Die Forschung deckt den wahrscheinlichen Grund auf, warum bestimmte Chemotherapien für viele Patienten wirksam sind. Wichtig ist auch, dass sie Aufschluss darüber geben, warum die Versuche, neue Chemotherapeutika zu entdecken, die ausschließlich auf der Unterbindung der Zellteilung basieren, so enttäuschend waren.

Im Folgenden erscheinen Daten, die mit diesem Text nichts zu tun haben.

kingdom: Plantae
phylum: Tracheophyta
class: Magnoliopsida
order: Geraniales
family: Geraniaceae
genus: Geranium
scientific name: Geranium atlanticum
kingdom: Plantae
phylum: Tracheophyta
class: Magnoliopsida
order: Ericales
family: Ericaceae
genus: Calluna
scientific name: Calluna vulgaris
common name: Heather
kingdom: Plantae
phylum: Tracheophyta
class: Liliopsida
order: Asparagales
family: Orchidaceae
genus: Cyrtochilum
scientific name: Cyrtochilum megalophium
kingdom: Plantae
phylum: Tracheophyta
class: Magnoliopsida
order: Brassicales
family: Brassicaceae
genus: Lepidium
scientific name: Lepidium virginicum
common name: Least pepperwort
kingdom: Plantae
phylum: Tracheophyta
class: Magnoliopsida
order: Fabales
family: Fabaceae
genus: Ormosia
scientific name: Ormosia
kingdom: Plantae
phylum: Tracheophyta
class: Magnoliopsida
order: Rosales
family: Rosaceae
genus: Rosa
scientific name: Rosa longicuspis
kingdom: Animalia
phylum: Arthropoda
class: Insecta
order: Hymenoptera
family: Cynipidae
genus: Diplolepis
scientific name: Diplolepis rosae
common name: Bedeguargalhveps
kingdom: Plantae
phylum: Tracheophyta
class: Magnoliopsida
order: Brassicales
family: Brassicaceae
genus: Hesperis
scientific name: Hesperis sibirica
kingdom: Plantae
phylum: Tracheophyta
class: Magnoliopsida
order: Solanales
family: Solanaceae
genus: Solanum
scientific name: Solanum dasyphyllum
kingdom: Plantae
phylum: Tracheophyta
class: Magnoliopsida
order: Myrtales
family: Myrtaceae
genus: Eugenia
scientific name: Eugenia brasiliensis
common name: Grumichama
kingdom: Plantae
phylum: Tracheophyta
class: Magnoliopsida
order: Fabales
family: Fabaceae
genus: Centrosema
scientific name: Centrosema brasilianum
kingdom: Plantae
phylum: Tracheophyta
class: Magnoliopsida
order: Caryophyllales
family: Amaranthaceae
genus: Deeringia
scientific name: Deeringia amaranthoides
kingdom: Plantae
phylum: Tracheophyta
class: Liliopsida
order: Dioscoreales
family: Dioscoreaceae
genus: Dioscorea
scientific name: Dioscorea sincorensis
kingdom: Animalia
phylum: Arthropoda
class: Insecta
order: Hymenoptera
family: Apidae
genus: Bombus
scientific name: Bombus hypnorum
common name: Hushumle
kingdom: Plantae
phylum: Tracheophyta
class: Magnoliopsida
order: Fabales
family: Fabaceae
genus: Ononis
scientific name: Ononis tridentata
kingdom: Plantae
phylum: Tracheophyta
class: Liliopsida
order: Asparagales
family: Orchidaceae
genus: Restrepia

Jüngste Untersuchungen der University of Wisconsin-Madison deuten darauf hin, dass die Chemotherapie möglicherweise nicht ihr volles Potenzial entfaltet, was zum Teil darauf zurückzuführen ist, dass Forscher und Ärzte lange Zeit missverstanden haben, wie einige der häufigsten Krebsmedikamente tatsächlich Tumore abwehren.

Historisches Verständnis

Seit Jahrzehnten glauben Forscher, dass eine Klasse von Medikamenten, sogenannte Mikrotubuli-Gifte, Krebstumore behandeln, indem sie die Mitose, also die Zellteilung, stoppen. Nun hat ein Team von Wissenschaftlern der UW-Madison herausgefunden, dass Mikrotubuli-Gifte bei Patienten die Teilung von Krebszellen nicht wirklich stoppen. Stattdessen verändern diese Medikamente die Mitose – manchmal so weit, dass neue Krebszellen absterben und die Krankheit zurückgeht.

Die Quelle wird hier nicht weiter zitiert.